毎年実施されている各水防団による水防工法演習では、土のう積みなどの実技訓練により、技能の向上が図られているほか、地元水防団等と河川管理者との連携による重要水防箇所の共同点検も実施されて、地域の防災力が高められています。
災害復旧対策に関する技術者の育成を目的とした講習会も開催され、若手職員等を対象に、災害対応の基礎知識などを体系的に学ぶ機会が提供されています。こうした人材育成は、災害対応の持続性と質の向上に直結する重要な取り組みとなっています。
また、災害対応には、正確な情報が不可欠です。茨城県では、水位計や河川監視カメラの増設を進めて、リアルタイムでの河川状況の把握を可能にしています。
これらのデータは、県民向けの防災情報サイトを通じて公開されており、住民の避難判断にも活用されているところです。
さらに、市町村が作成するハザードマップの基礎となる浸水想定区域図の製作にも力を入れ、これにより地域ごとのリスクを可視化し、住民の防災意識向上と避難行動の促進に繋げています。
今後は、AIによる浸水予測やドローンによる被災状況の把握など、デジタル技術のさらなる活用が期待されており、災害対応の高度化は、技術革新と現場力の融合によって実現されていくことでしょう。
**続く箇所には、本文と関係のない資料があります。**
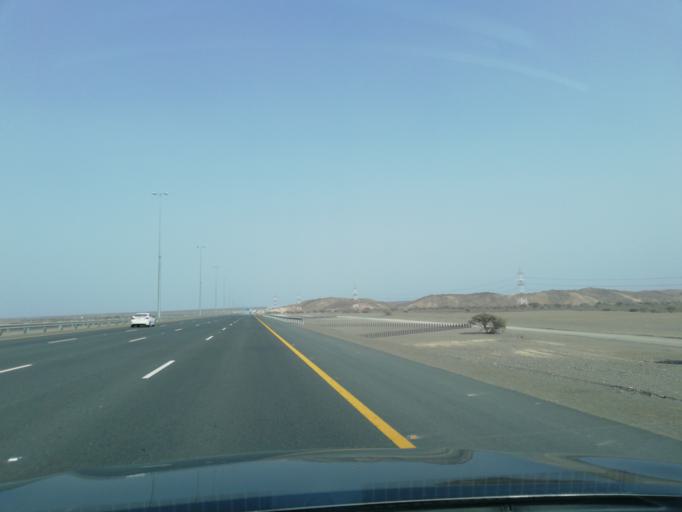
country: OM
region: Al Batinah
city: Al Sohar
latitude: 24.3045
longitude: 56.5969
災害対応には、日頃からの備えがとても重要です。災害時においては、訓練などで備えている以上のことは実行できないと言われます。だからこそ、平時からの準備と訓練の積み重ねが不可欠です。
また、急場においては、職員自らが行わなくても実施可能な業務は極力外部委託を活用するなど、臨機な対応も必要となります。限られた人員と時間の中で、最も効果的な手段を選択する経験に基づく判断が、災害対応の成否を左右します。
そして何より、災害対応には「空振りを恐れず、大きく構える」姿勢が大切です。想定される最大限の備えを講じることが、結果として被害の最小化に繋がることになります。
最後に、災害への備えは、いつ起きるか分からない、かつ、終わりがないことから、継続と忍耐が必要であり、「災害に強い県土」の実現に向けて、今後も技術と人の力を結集し、不断の努力を続けていくことが不可欠です。